Les uniformes sont composés de gants et de gilets de même couleur envoyés de Tokyo.


bravant un ciel couvert après la pluie, près de 40 personnes se sont regroupées pour le nettoyage du mois de novembre.

tous les déchets sont rassemblés en un point précis. Grâce à un accord avec la mairie, une équipe municipale vient tout collecter dans la foulée.

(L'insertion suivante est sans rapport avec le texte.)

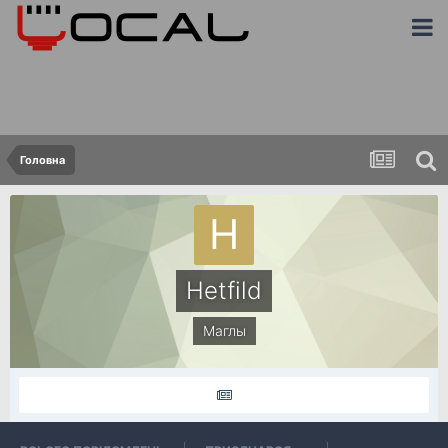
Головна
Hetfild
Маглы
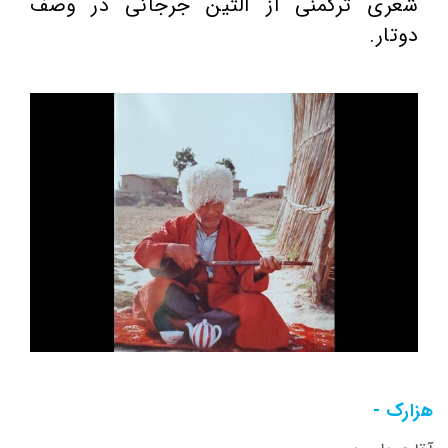
شعری ترکمنی از آلتین جرجانی در وصف
دوتار.
هزارک -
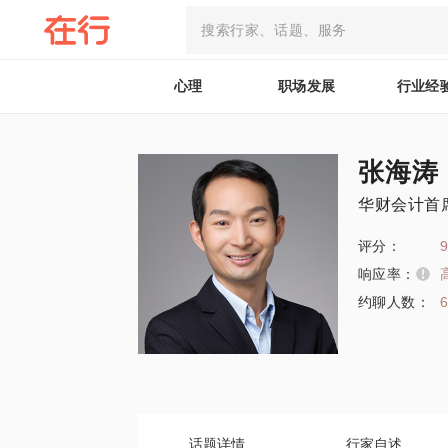
心理
职场发展
行业经
张海涛
华财会计首
评分：
9
响应率：
约聊人数：
话题详情
行家自述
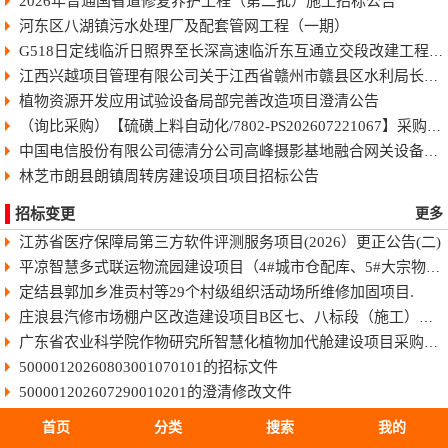
2026年普通国省道修复养护工程（第二批）施工招标公告
河东区八湖镇污水处理厂及配套管网工程（一期）
G518日定线临沂日照界至长深高速临沂东互通立交段改建工程快速化智慧公路施工招标公告
江西兴越项目管理有限公司关于江西省赣州市赣县区水利局长臂型中型蓝藻打捞干化一体船采购（项目编号：JXXY2026-GX-J002）的电子化竞争性谈判公告
植物资源开发应用试验设备局部完善改造项目澄清公告
（询比采购）【硫磺上料自动化/7802-PS202607221067】采购变更公告（第8号）
中国电信股份有限公司德清分公司高峰摄影基地融合网关设备采购项目-终止公告
林芝市朗县朗镇周转房建设项目项目招标公告
招标变更
更多
江苏省医疗保障局第三方软件评测服务项目(2026）更正公告(二)
平凉智慧多式联运物流园建设项目（4#城市仓配库、5#大宗物资库、场地强夯及地基处理）监理招标文件
定结县郭加乡准贡村等29个村级组织活动场所维修加固项目.
庄浪县汽修市场棚户区改造建设项目B区七、八标段（施工）招标文件
广东省农业科学院作物研究所智慧化植物加代舱建设项目采购更正公告（第一次）
50000120260803001070101的招标文件
500001202607290010201的澄清修改文件
50011420260806025010101的招标文件
首页
分类
搜索
我的
HBSJ-202603FJ-045003002的招标文件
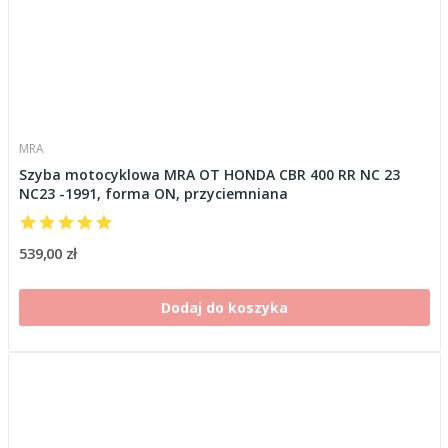
MRA
Szyba motocyklowa MRA OT HONDA CBR 400 RR NC 23
NC23 -1991, forma ON, przyciemniana
539,00 zł
Dodaj do koszyka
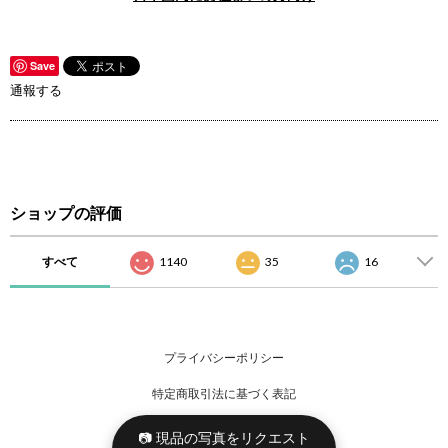
Save
通報する
ショップの評価
すべて
1140
35
16
プライバシーポリシー
特定商取引法に基づく表記
📷 現品の写真をリクエスト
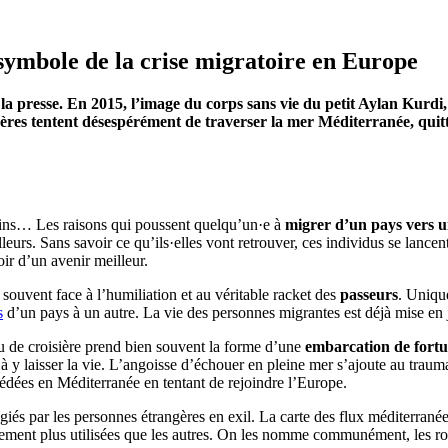
symbole de la crise migratoire en Europe
de la presse. En 2015, l’image du corps sans vie du petit Aylan Kurdi
s tentent désespérément de traverser la mer Méditerranée, quitte à
mains… Les raisons qui poussent quelqu’un·e à
migrer d’un pays vers u
leurs. Sans savoir ce qu’ils·elles vont retrouver, ces individus se lancen
ir d’un avenir meilleur.
 souvent face à l’humiliation et au véritable racket des
passeurs
. Uniq
s
d’un pays à un autre. La vie des personnes migrantes est déjà mise en 
au de croisière prend bien souvent la forme d’une
embarcation de fort
 à y laisser la vie. L’angoisse d’échouer en pleine mer s’ajoute au trau
dées en Méditerranée en tentant de rejoindre l’Europe.
giés par les personnes étrangères en exil. La carte des flux méditerranéen
ement plus utilisées que les autres. On les nomme communément, les rout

Un bénévole retirant avec soin les mégots de cigarettes et les emballages de bonbons. Les passants, curieux, engagent souvent la conversation.

 

Yoshiko Inai

Née au Japon en 1975, elle a vécu en Algérie jusqu’à l’âge de deux ans, puis en France de ses huit à dix-sept ans, avant d’entamer au Japon des études en culture comparée. Après avoir travaillé six ans au sein d’une entreprise japonaise, elle est arrivée en France en 2004. Impliquée dans les activités de Green Bird depuis 2009, elle dirige l’équipe de Paris depuis 2013.